# WHAT THE TASK ASKS:
Lines in the data below that contain the word "Osterzgebirge" are to be copied.

# DATA FOR THIS EXERCISE:
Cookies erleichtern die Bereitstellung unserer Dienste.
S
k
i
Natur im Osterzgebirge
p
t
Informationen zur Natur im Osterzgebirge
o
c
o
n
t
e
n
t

...

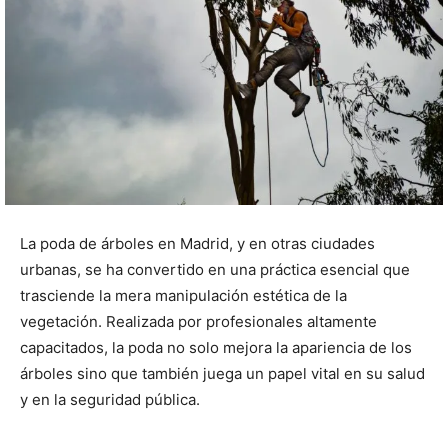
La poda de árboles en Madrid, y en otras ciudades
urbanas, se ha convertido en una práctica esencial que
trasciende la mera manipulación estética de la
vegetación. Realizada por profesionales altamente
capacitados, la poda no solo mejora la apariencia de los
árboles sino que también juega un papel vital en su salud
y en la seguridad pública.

# SOLVED EXERCISE:
Natur im Osterzgebirge
Informationen zur Natur im Osterzgebirge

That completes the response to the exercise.